#### [PROBLEM TO SOLVE]
Transcribe the passage about the baseball tryouts word for word, from "Fortunately, I was" to "Jr. - either.".

#### [PAGE]
______________________________
So all alone, I went to the
"tryouts," a term that stirs the same sort of
inner turmoil in me as
"Bill Buckner" or "Bucky Dent" does for a Boston Red
Sox fan. Having passed my
athletic peak 23 years before (it lasted for about
a week when I was 19), I
wasn't sure how I would match up against guys who
might actually have done
something more athletic than paint the house since
they turned 30.
Fortunately, I was not the
slowest one in the 40-yard dash, although the
cobwebs did collect on the
sundial they used to time me. I did not make the
weakest throw, although
mine did flutter like a geriatric mallard. I did not
pop up weakly in the batting
cage (as I had 30-plus years before as a Little
League reject) on the only
pitch I hit. But there were no comparisons to
Pete Rose - or even Pete
Rose Jr. - either.
When we were done, the
managers huddled, haggled over the four good athletes
in the group, then wondered
how the rest of us were actually able to tie our
shoes that morning.
I was drafted by the Phillies,
given a brief pep talk about how we were
going to be competitive and
have fun at the same time, and sent on my way.
______________________________
#### [SUPPLIED RECORDS]
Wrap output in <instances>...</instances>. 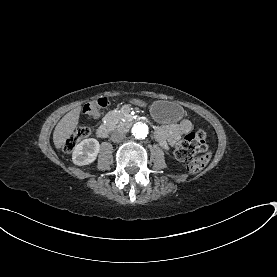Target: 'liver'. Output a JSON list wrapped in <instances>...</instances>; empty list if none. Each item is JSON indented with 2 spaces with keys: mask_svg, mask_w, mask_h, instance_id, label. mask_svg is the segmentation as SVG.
Returning <instances> with one entry per match:
<instances>
[{
  "mask_svg": "<svg viewBox=\"0 0 277 277\" xmlns=\"http://www.w3.org/2000/svg\"><path fill=\"white\" fill-rule=\"evenodd\" d=\"M80 111V106L69 111L56 125L53 132V142L57 149H60L65 144L66 140L70 138L76 129Z\"/></svg>",
  "mask_w": 277,
  "mask_h": 277,
  "instance_id": "liver-1",
  "label": "liver"
}]
</instances>
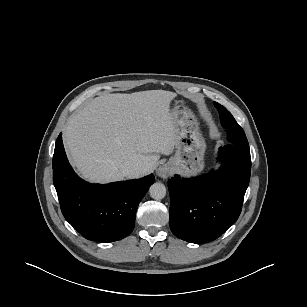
______________________________
#### [SOLUTION TO THIS PROBLEM]
Fortunately, I was not the
slowest one in the 40-yard dash, although the
cobwebs did collect on the
sundial they used to time me. I did not make the
weakest throw, although
mine did flutter like a geriatric mallard. I did not
pop up weakly in the batting
cage (as I had 30-plus years before as a Little
League reject) on the only
pitch I hit. But there were no comparisons to
Pete Rose - or even Pete
Rose Jr. - either.